31. Accordingly, having considered the application herein as well as the written submissions by the respective parties and the case law that they each relied upon, this court has come to a firm conclusion the incompetence of the application herein was not one that could be cured by the provisions of Article 159 (2) (d) of the Constitution of Kenya for the reason that the flaw was substantive and was not a procedural technicality that this court could overlook. I find that the applicant has not established a prima facie case in the circumstance.

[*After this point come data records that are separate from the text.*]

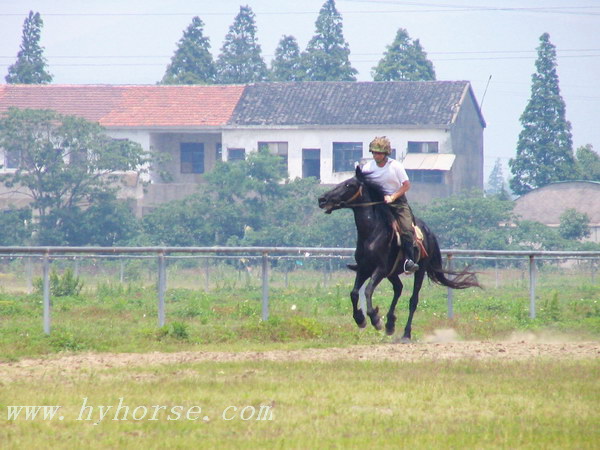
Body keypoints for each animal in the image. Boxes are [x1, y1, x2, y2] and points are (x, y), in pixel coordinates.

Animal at [316, 165, 480, 342]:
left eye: (348, 185)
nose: (322, 199)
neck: (373, 233)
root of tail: (428, 231)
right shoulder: (364, 269)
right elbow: (354, 293)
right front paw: (360, 319)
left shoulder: (379, 269)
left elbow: (367, 290)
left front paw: (375, 319)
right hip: (392, 272)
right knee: (399, 288)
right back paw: (390, 324)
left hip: (419, 269)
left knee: (413, 300)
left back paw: (405, 334)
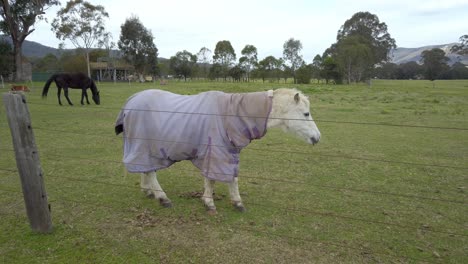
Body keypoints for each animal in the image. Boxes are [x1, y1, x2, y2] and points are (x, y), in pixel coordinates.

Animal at [116, 87, 322, 213]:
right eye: (306, 113)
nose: (317, 138)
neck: (231, 115)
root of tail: (130, 102)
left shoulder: (228, 153)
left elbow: (232, 178)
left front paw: (236, 202)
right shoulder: (215, 152)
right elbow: (212, 179)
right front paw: (209, 202)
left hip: (145, 148)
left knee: (146, 168)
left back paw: (148, 191)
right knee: (150, 172)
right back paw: (162, 197)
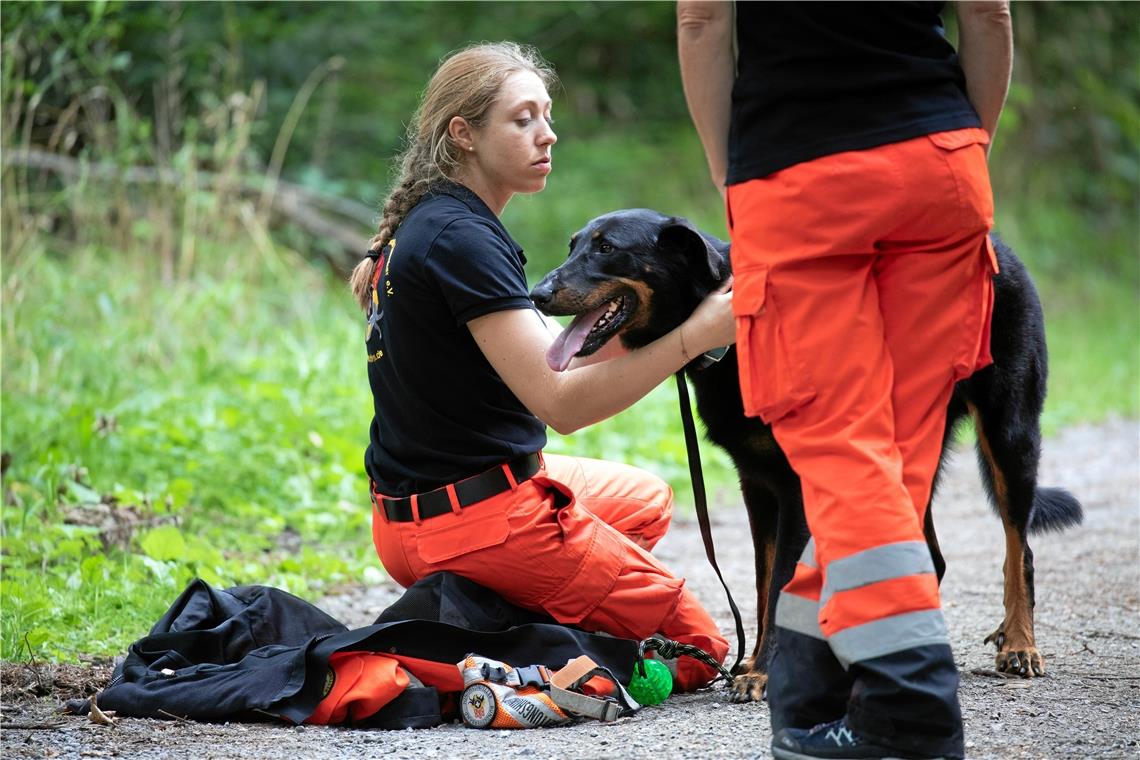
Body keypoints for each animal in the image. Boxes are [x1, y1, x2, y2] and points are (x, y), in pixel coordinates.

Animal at [528, 208, 1080, 701]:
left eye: (606, 247)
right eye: (574, 244)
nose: (536, 293)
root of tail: (998, 246)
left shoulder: (795, 486)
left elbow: (780, 588)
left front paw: (763, 673)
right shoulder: (757, 484)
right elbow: (762, 584)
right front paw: (756, 661)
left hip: (1009, 434)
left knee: (1019, 547)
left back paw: (1019, 644)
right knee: (932, 556)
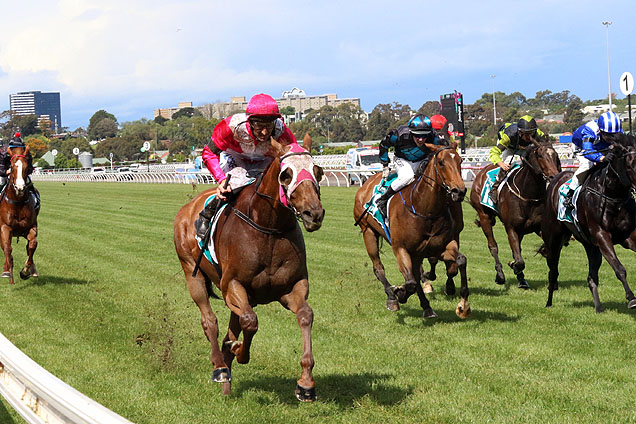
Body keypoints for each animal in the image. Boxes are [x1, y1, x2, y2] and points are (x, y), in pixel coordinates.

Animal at [0, 146, 38, 284]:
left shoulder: (31, 227)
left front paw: (26, 270)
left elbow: (32, 245)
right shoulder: (5, 227)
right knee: (6, 248)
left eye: (27, 167)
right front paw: (7, 271)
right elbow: (7, 248)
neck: (18, 202)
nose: (20, 188)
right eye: (11, 166)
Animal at [173, 135, 322, 400]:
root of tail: (187, 208)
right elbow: (250, 322)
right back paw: (220, 368)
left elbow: (305, 315)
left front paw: (306, 384)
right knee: (210, 321)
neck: (269, 227)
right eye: (286, 175)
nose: (313, 214)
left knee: (233, 325)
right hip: (192, 272)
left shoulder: (292, 287)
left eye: (318, 171)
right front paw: (239, 352)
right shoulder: (232, 284)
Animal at [350, 142, 470, 318]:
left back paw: (426, 305)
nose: (459, 191)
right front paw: (400, 293)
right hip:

32. I need not consider the other two conditions for the grant of temporary injunction as established in the Giella –vs- cassman Brown Ltd case (supra) as the conditions are sequential such that when the first condition fails then there is no basis upon which the court can give an injunction unless the court was entertaining a doubt as to whether or not a prima facie case had been established. The court of appeal in the case of Kenya Commercial Finance Co. Ltd –vs- Afraha Education Society (2001) IEA 86 cited by Gitumbi, J with approval in the case of Joseph Wambua Mulusya –vs- David Kitu & Another (2014) eKLR observed as follows:-

“The sequence of steps to be followed in the enquiry into whether to grant an interlocutory injunction is sequential so that the second condition can only be addressed if the first one is satisfied”.

33. Consequently, I dismiss the application dated 23rd October 2017 with costs to the Respondents.

34. Further orders are to the effect that the Applicant/Respondents having failed to comply with the orders issued on the 24th January 2017 to file and serve their written submissions to the Application dated the 29th January 2016 within the stipulated time thereby choosing instead to file a myriad of applications, are hereby directed to file and serve their response to the said application, by way of written submissions within 7 days upon delivery of this ruling.

Dated and delivered at Nyahururu this 9th day of April 2019.